Google Books Ngram datasets - abraham
http://ngrams.googlelabs.com/datasets

======
moultano
Here's some fun I had with the viewer:
[http://moultano.blogspot.com/2010/12/history-through-
google-...](http://moultano.blogspot.com/2010/12/history-through-google-books-
ngrams.html)

I've always kind of scoffed when people complain that a history teacher didn't
make what they were learning "relevant" or "relatable" but after playing with
this for the first time I understand the benefits. At this point in my life,
making something "relatable" means expressing it in terms of term frequency
statistics and graphs, so this totally blew me away. I was obsessed with it to
the point of mania for the first 24 hours. I believe in history now. :)

------
Smerity
This is hugely exciting news. I previously used Google's Web1T corpus in NLP
experiments and the restrictive license limited a number of potential uses.

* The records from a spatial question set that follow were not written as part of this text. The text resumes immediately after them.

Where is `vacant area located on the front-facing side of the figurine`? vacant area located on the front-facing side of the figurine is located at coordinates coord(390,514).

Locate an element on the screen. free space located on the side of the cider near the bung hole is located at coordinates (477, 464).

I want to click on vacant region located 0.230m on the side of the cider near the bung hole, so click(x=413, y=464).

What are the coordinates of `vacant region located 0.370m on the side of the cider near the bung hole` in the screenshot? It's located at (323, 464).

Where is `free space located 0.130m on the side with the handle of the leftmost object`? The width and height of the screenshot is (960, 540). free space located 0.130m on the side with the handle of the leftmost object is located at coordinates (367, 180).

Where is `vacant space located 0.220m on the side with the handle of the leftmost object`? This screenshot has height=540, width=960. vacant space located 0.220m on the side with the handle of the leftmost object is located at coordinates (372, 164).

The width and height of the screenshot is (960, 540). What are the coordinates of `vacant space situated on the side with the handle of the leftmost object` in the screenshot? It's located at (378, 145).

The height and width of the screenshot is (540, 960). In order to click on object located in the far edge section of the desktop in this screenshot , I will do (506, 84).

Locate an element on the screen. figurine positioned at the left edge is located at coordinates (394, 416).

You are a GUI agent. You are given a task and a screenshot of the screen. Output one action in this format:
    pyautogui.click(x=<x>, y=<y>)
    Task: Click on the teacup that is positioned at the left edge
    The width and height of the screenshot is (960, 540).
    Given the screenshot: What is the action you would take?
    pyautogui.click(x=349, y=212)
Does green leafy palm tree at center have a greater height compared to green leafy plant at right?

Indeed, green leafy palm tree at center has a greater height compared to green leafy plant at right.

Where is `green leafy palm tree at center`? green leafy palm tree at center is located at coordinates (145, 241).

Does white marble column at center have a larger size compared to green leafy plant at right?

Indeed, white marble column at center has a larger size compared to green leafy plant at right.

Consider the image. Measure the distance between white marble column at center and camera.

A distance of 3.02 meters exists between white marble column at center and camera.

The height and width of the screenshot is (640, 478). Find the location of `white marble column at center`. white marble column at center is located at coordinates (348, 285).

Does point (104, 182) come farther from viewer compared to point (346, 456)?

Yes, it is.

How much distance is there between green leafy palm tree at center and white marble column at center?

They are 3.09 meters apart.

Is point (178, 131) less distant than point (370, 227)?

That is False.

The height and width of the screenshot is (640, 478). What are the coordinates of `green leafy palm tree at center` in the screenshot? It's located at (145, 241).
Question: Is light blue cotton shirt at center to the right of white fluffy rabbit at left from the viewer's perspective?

This new corpus has a temporal aspect (as it keeps the track of a word's usage
over a given publication year) and is additionally under the Creative Commons
license. I'd love to see this become the basis of a large scale database
benchmark / competition or open source linguistic application.

------
kristopher
Lots of interesting treasures hidden in this dataset. For example, here is
Benford's Law:

[http://ngrams.googlelabs.com/graph?content=1,2,3,4,5,6,7,8,9...](http://ngrams.googlelabs.com/graph?content=1,2,3,4,5,6,7,8,9&year_start=1800&year_end=2008&corpus=0&smoothing=1)

------
kraemate
For anyone in NLP (Natural Language Processing), this is a goldmine.